ISO/IEC JTC1/SC2/WG2 N 2176
Date:
2000-03-07
Title: |
Implications of Normalization on Character Encoding |
Source: |
Unicode Technical Committee |
Status: |
Liaison contribution |
Action: |
Request for addition to JTC1/SC2/WG2 Principles and Procedures |
As ISO/IEC 10646 / Unicode has become more prevalent in implementations and other standards, it has become necessary to produce very stable specifications for the comparison of text. In particular, a unique, normalized form of text is required for comparisons in domain names, XML element names, and other areas where a precise, stable, comparison of strings is required. Programs that require uniqueness also require forward compatibility: programs all over the web must be able to depend on the unique format not changing over time. The Unicode Consortium requests that a principle to be added to the WG2 Principles and Procedures that addresses this issue of stability.
There are characters that are equivalently represented either as sequences of code points or as a single code point (called a composite character). For example, the i with 2 dots in naïve could be presented either as i + diaeresis (0069 0308) or as the composite character i-diaeresis (00EF). There are other cases where the order of two combining characters is irrelevant. For example, the pair of combining characters acute and dot-below can occur with either one first; both alternate orders are equivalent.
In response to the need for a unique form, the Unicode Consortium has produced an exact algorithmic specification of normalized forms. (For more information, see UTR #15: Unicode Normalization Forms.) One of these forms, Normalization Form C, is designed to favor precomposed characters such as ã over combining character sequences such as a + ~. The W3C Character Model for the World Wide Web requires the use of Normalization Form C for XML and related standards (this document is not yet final, but this requirement is not expected to change). See also the W3C Requirements for String Identity Matching and String Indexing for more background. We expect that the number of standards and implementations requiring normalization will continue to grow.
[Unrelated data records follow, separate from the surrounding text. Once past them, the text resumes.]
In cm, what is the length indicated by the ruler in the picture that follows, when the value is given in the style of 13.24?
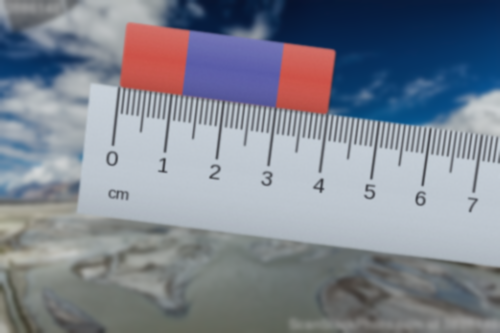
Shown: 4
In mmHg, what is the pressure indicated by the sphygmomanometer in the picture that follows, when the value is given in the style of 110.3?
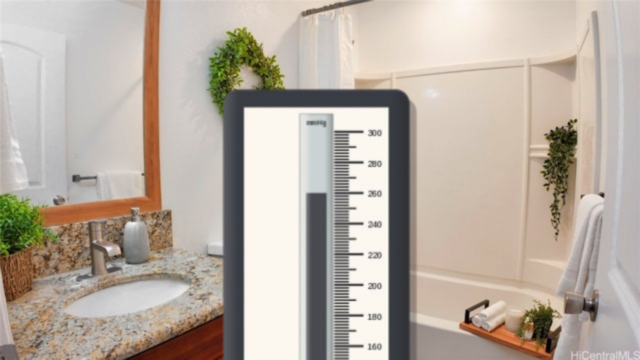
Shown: 260
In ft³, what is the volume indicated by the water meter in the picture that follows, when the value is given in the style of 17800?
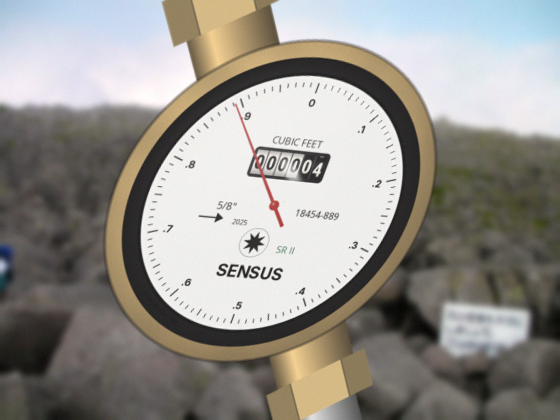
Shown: 3.89
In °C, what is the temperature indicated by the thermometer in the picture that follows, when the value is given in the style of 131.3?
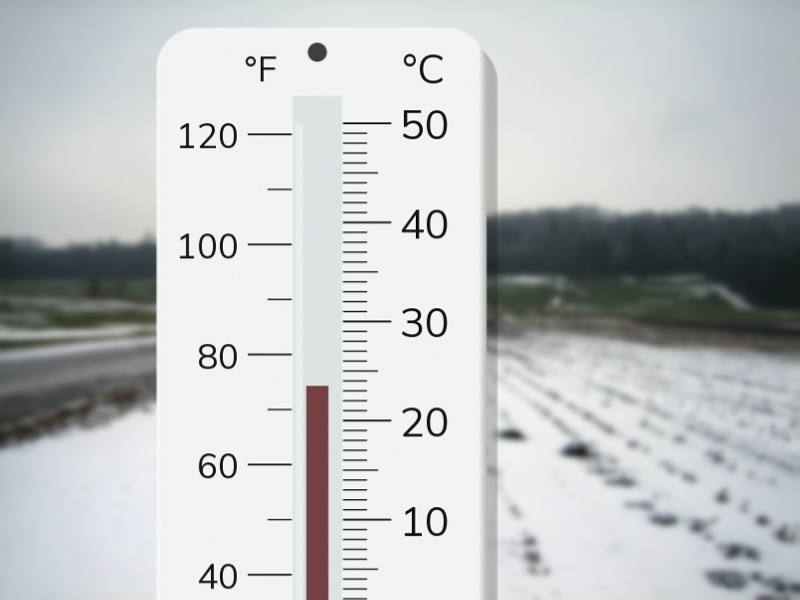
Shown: 23.5
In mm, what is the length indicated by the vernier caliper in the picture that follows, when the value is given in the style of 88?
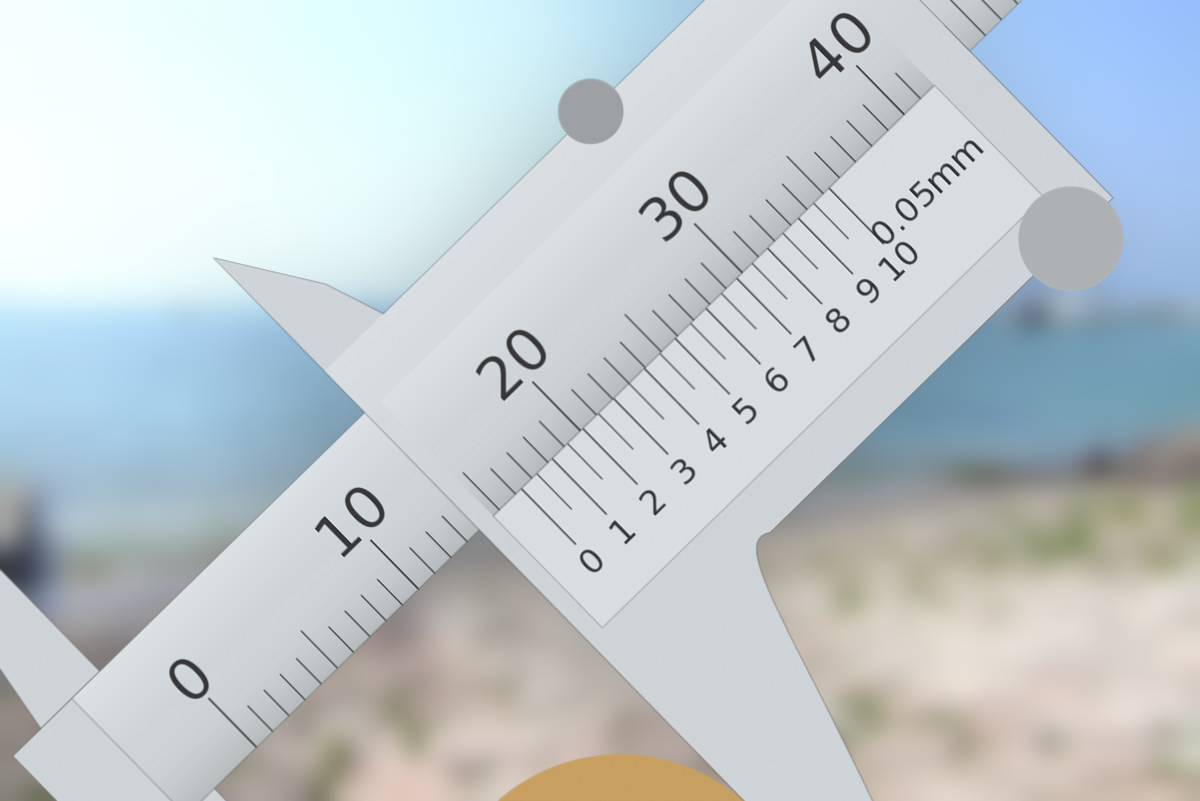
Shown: 16.35
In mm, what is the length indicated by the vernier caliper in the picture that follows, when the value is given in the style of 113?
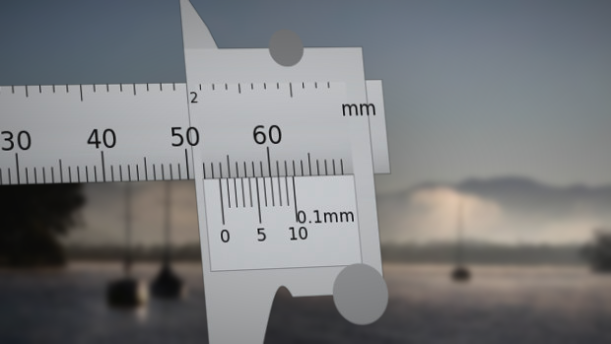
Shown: 53.8
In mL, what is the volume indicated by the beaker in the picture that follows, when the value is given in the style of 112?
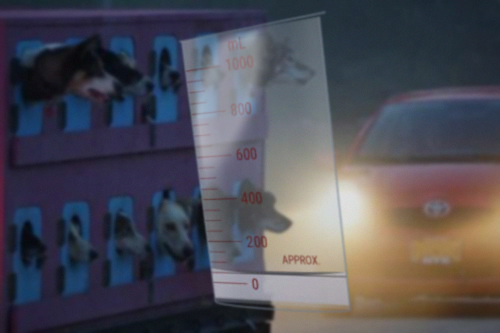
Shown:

Such implementations must produce precisely the same result for normalization even if they upgrade to a new version of Unicode / 10646. Thus it is necessary to specify a fixed version for the composition process, called the composition version. The composition version is defined to be Version 3.0.0 of the Unicode Character Database, which corresponds to ISO 10646-1:2000.
To see what difference the composition version makes, suppose that Unicode 4.0 / 10646:2002 adds the composite Q-caron. For an implementation that uses Unicode 4.0 / 10646:2002, strings in Normalization Forms C or KC will continue to contain the sequence Q + caron, and not the new character Q-caron, since a canonical composition for Q-caron was not defined in the composition version.
The implications for encoding new characters are that new precomposed characters are important to recognize. If Q WITH CARON were added to Unicode 4.0 / 10646-1:2002, then it would represent a duplicate encoding. This could be tolerated before Unicode 3.0 because canonical equivalence could be used to equate the two forms. But due to the need for stability in comparison by so much of the world's infrastructure, this situation cannot be tolerated in the future. For stability, characters that are currently representable as sequences will always stay representable only as sequences. These include the following examples:
Character | Code Point Sequence | Comments |
---|---|---|
ch | 0063 0068 | Slovak, traditional Spanish |
th | 0074 02B0 | Native American languages |
0078 0323 | ||
019B 0313 | ||
00E1 0328 | Lithuanian:
| |
0069 0307 0301 | ||
30C8 309A | Ainu in kana transcription |
Moreover, the need for separate precomposed characters is diminishing quickly. The major GUI vendors are currently in the process of upgrading their systems to handle both surrogates and accurate positioning of combining marks, with such technologies as OpenType and AAT. By the time new precomposed characters could be added, there would be little need for them.
Precomposed characters that cannot be represented by a combining character sequence in ISO 10646-1:2000 / Unicode 3.0 can be added to the standard without affecting normalization.
Note that the future addition of certain combining characters to the standard would also have the effect of destabilizing normalized text, if they could be used to form new combining character sequences that are equivalent to existing precomposed characters. In the same way as new precomposed characters, the addition of such characters must be restricted. For example, a new character encoding the "descender" of various Cyrillic characters must not be added, since that would impact the normalization of the relevant Cyrillic characters, rendering existing normalized data invalid.In view of these issues, the Unicode Consortium requests that a principle to be added to the WG2 Principles and Procedures document that states that characters will not be encoded which disturb the stability of Normalization Form C. Such characters include certain precomposed characters and combining marks, as described above.